Portal Community

Why a Collector?

Without a Collector, every service would need its own configuration for each backend destination (Loki, Prometheus, Tempo). The Collector decouples services from backends: services always send to the Collector via OTLP, and the Collector handles routing, enrichment, and protocol translation. This also means you can add a new backend (e.g., Datadog) by changing only the Collector configuration — no code changes in services.

Collector Pipeline Architecture

The OTel Collector processes telemetry through a three-stage pipeline: Receivers → Processors → Exporters. Each signal type (logs, metrics, traces) has its own named pipeline.

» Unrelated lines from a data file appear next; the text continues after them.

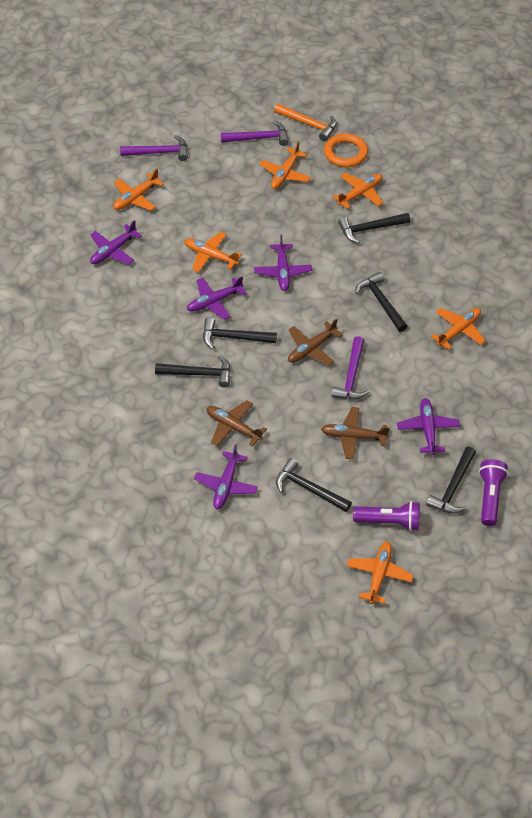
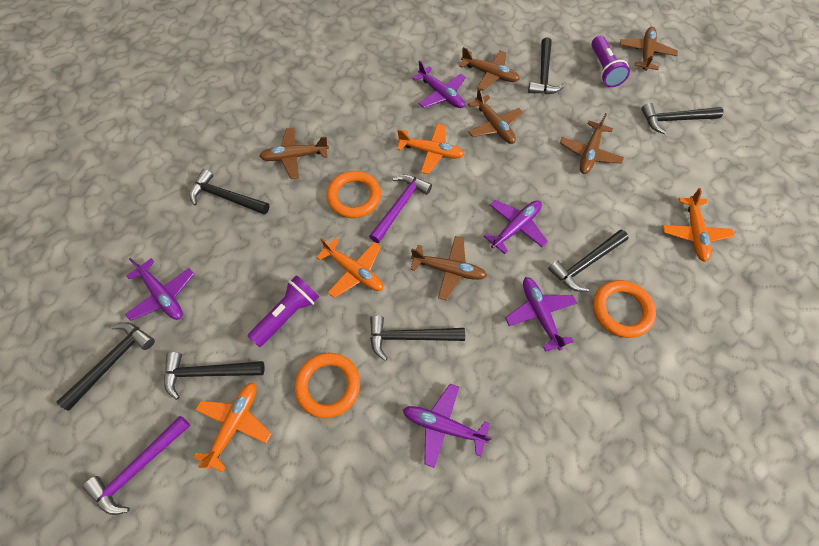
black hammer: [155,355,230,388] [203,317,277,349] [276,458,352,512] [338,213,410,243] [355,272,408,332] [426,447,476,513] = 6 -> [57,322,155,411] [164,352,265,400] [189,169,269,215] [370,315,465,361] [528,37,564,94] [548,230,629,292] [641,103,723,134] = 7
brown plane: [206,400,267,447] [288,318,343,366] [321,407,390,460] = 3 -> [259,127,329,179] [410,236,487,301] [459,47,520,91] [468,88,523,144] [560,113,624,174] [620,27,678,71] = 6
orange hammer: [274,104,337,141] = 1 -> none = 0
orange plane: [113,169,164,211] [185,232,242,273] [259,141,311,189] [332,173,383,209] [347,541,414,604] [431,308,486,350] = 6 -> [193,383,271,472] [316,238,383,298] [397,124,465,174] [662,188,734,262] = 4
orange ring: [324,133,368,167] = 1 -> [295,353,360,418] [327,171,381,218] [593,280,656,338] = 3
purple hammer: [120,135,188,161] [221,121,289,146] [332,336,369,400] = 3 -> [83,416,190,515] [369,174,432,243] = 2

# otel-collector-config.yaml — BizFirstGO reference configuration

receivers:
  otlp:
    protocols:
      grpc:
        endpoint: 0.0.0.0:4317      # Receives from all BizFirstGO services
      http:
        endpoint: 0.0.0.0:4318      # HTTP fallback (used by browser telemetry)

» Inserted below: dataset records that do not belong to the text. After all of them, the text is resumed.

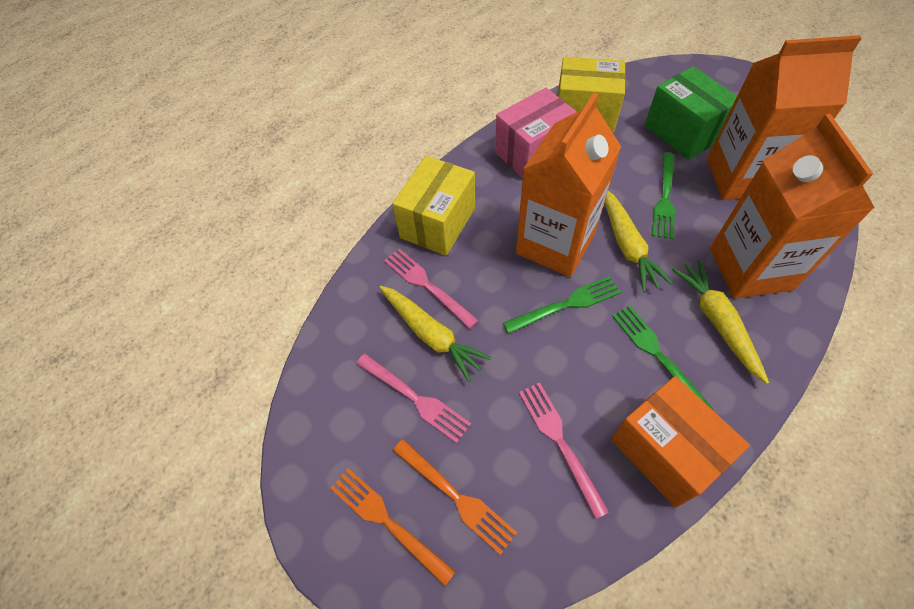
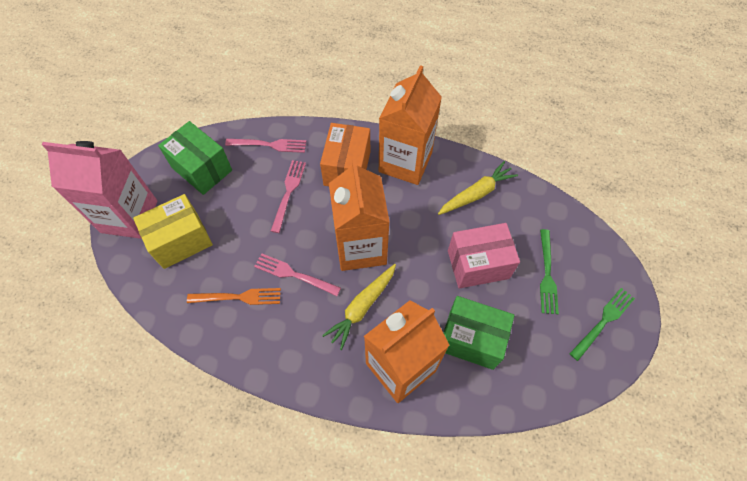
green box: [645,66,737,160] = 1 -> [158,121,232,195] [443,296,514,370] = 2
green fork: [503,276,621,334] [612,306,714,411] [652,152,675,239] = 3 -> [540,229,559,314] [569,288,635,361] = 2
orange fork: [330,468,456,586] [393,439,517,555] = 2 -> [187,288,281,305] = 1
pink carton: none = 0 -> [42,141,157,239] = 1
yellow box: [392,156,475,256] [557,57,626,132] = 2 -> [133,194,213,269] = 1
yellow carrot: [379,286,491,382] [605,191,673,292] [672,260,769,384] = 3 -> [322,264,396,350] [438,161,518,215] = 2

  # Host metrics from Node Exporter (scrape-based)
  prometheus:
    config:
      scrape_configs:
        - job_name: 'node-exporter'
          static_configs:
            - targets: ['node-exporter:9100']
        - job_name: 'cadvisor'
          static_configs:
            - targets: ['cadvisor:8080']

processors:
  # Batch telemetry for efficient export
  batch:
    timeout: 5s
    send_batch_size: 1024

  # Add deployment metadata to all telemetry
  resource:
    attributes:
      - key: deployment.environment
        value: "${DEPLOYMENT_ENV}"
        action: upsert
      - key: cluster.name
        value: "${CLUSTER_NAME}"
        action: upsert

  # Memory limiter — prevent OOM under high load
  memory_limiter:
    check_interval: 1s
    limit_mib: 512
    spike_limit_mib: 128

  # PII redaction (see Guide9 for full config)
  transform/redact:
    log_statements:
      - context: log
        statements:
          - replace_pattern(attributes["http.request.body"], "password=[^&]+", "password=[REDACTED]")
          - replace_pattern(attributes["http.request.body"], "token=[^&]+", "token=[REDACTED]")

exporters:
  # Logs → Loki
  loki:
    endpoint: http://loki:3100/loki/api/v1/push
    default_labels_enabled:
      exporter: false
      job: true
      instance: true
      level: true

  # Metrics → Prometheus (remote write)
  prometheusremotewrite:
    endpoint: http://prometheus:9090/api/v1/write

  # Traces → Tempo
  otlp/tempo:
    endpoint: tempo:4317
    tls:
      insecure: true

service:
  pipelines:
    logs:
      receivers: [otlp]
      processors: [memory_limiter, resource, transform/redact, batch]
      exporters: [loki]

    metrics:
      receivers: [otlp, prometheus]
      processors: [memory_limiter, resource, batch]
      exporters: [prometheusremotewrite]

    traces:
      receivers: [otlp]
      processors: [memory_limiter, resource, batch]
      exporters: [otlp/tempo]

Processor Reference

ProcessorPurposeApplied To
memory_limiterDrops telemetry if memory exceeds limit — prevents OOM crashesAll pipelines
batchGroups telemetry into batches for efficient exportAll pipelines
resourceAdds/modifies resource attributes (environment, cluster name)All pipelines
transform/redactApplies regex-based PII masking to log and span attributesLogs + Traces
probabilistic_samplerDrops a configurable percentage of traces (production cost control)Traces
tail_samplingSample 100% of error traces, N% of success tracesTraces
filterDrops telemetry matching specific conditions (e.g., health check noise)All pipelines

Health Check Noise Filtering

Health check endpoints (/health, /ready, /live) are called every few seconds by load balancers and Kubernetes probes. Without filtering, they generate thousands of low-value trace spans per hour. Filter them out in the Collector:

processors:
  filter/drop_health:
    error_mode: ignore
    traces:
      span:
        - 'attributes["http.route"] == "/health"'
        - 'attributes["http.route"] == "/ready"'
        - 'attributes["http.route"] == "/live"'

Collector Sizing

Deployment ScaleServicesCollector CPUCollector RAMReplicas
Development1–50.5 vCPU256 MB1
Small production5–201 vCPU512 MB1–2
Medium production20–1002–4 vCPU1–2 GB2–4
Large production100+4–8 vCPU2–4 GB4–8 (with load balancer)
Always Configure memory_limiter First

Place memory_limiter as the first processor in every pipeline. If the Collector runs out of memory and crashes, all telemetry from all services is lost until it restarts. The memory limiter gracefully drops telemetry when under pressure rather than crashing — a much better outcome.